The family-owned store has been open for 40 years and has seen many a blizzard (not to mention Y2K), but Thursday was its busiest day ever.

“People aren’t sure what the situation is going to bring,” O’Neill said Friday. “They’re shopping not knowing what they need to buy ... trying to be prepared.”

As with Acme and Giant, O’Neill’s is out of cleaning supplies and some paper goods; it had placed orders, but they weren’t filled. “When we ran out of those products, that was it,” O’Neill said.

But O’Neill was able to increase orders and arrange for additional deliveries for other items, thanks to long-standing relationships with local vendors who provide the market with things like bread, fish, and fresh sausage.

As for next week, “we’ll place our orders to replenish. We’re trying to take it a day at a time,” O’Neill said. He forecast a drop-off after a certain point, when people feel secure they have what they need. “You’re going to be really busy one day, and the next it’s not at all. We fully expect that to happen.”

That’s not the case at the Sieu Thi Big 8 grocery store on Washington Avenue, according to owner Xing Zhou. Only a block away from Sprouts — where lines reached past the deli counter by early afternoon on Friday — Big 8 was typically sleepy for the time of day.

Zhou hasn’t observed any change in customer buying patterns: They still come two or three times a week and buy what they need. “We do a local business,” he said.

The entryway to the store, in South Philly’s Hoa Binh Plaza, was well stocked, with large toilet paper rolls and vinyl gloves. Inside, the aisles were lined with basics like tinned fish, noodles, and long-lasting produce like onions and butternut squash, as well as coconut milk, curry pastes, and broths of all sorts. (There was even plenty of bleach left.)

Likewise, pantry staples such as canned beans, tomato paste, red lentils, and bulgur were readily available, wait-free, at Bitar’s, the 46-year-old Middle Eastern market/restaurant in South Philadelphia.

“I kind of anticipated this would happen,” said owner Amin Bitar, who along with his brother took over the shop from their parents in the mid-’90s. Bitar had weighed whether to invest more in inventory earlier this month and ultimately decided to overstock.
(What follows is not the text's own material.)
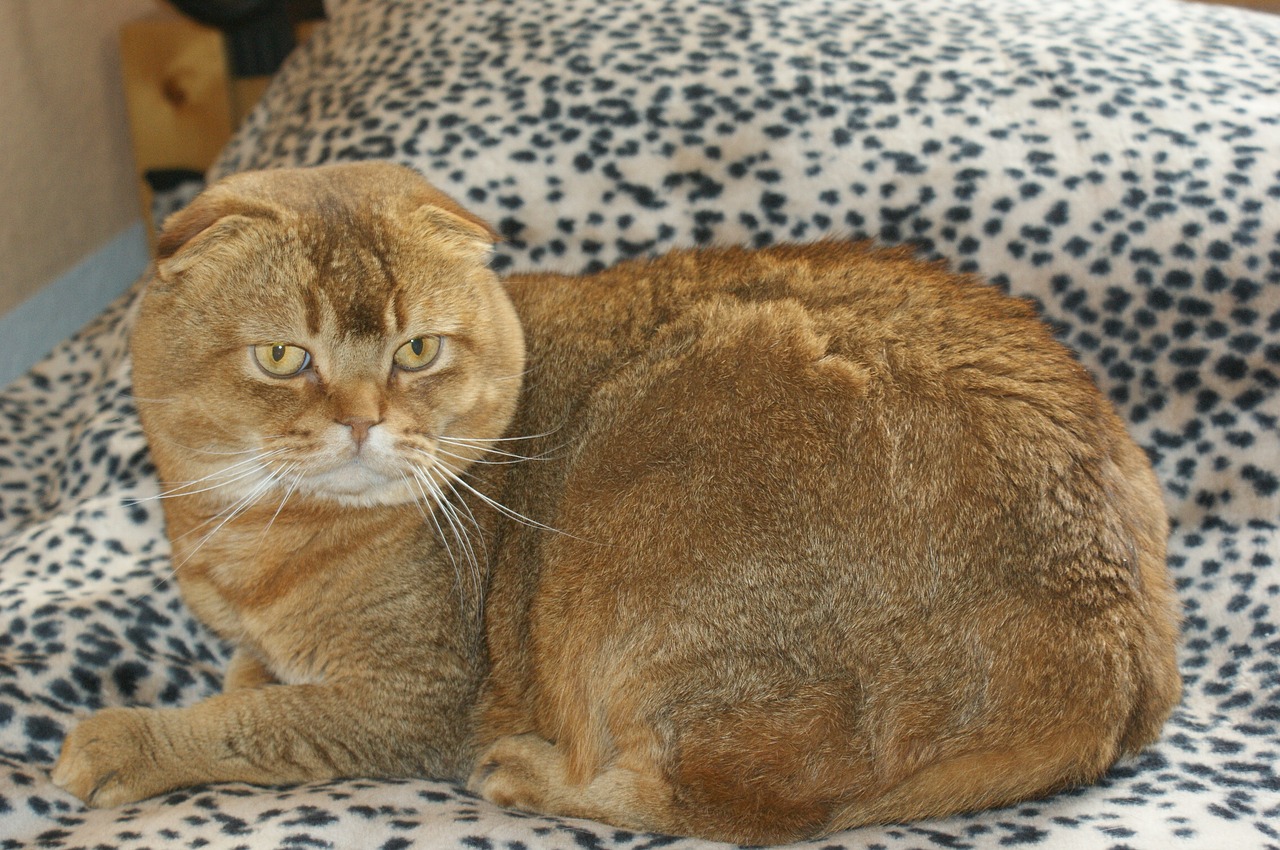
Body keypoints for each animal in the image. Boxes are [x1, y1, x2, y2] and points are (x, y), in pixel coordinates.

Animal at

“And I’m glad we did,” he said. “Yesterday and today we’ve increased our [pita] bread orders. But based on what I’m seeing and what we have as a backup, we’ll be sold out probably by 5 o’clock.”

Would the storefront keep operating if the coronavirus situation intensified?

“We’d have no choice,” Bitar said. “Our family lives off of this business.

“Listen,” he continued, “this is a blip. If it’s a month, it’s a month — but a month in relation to the rest of the year or my past 58 years? It’s a hiccup. Just hunker down and deal with it. What else can you do?”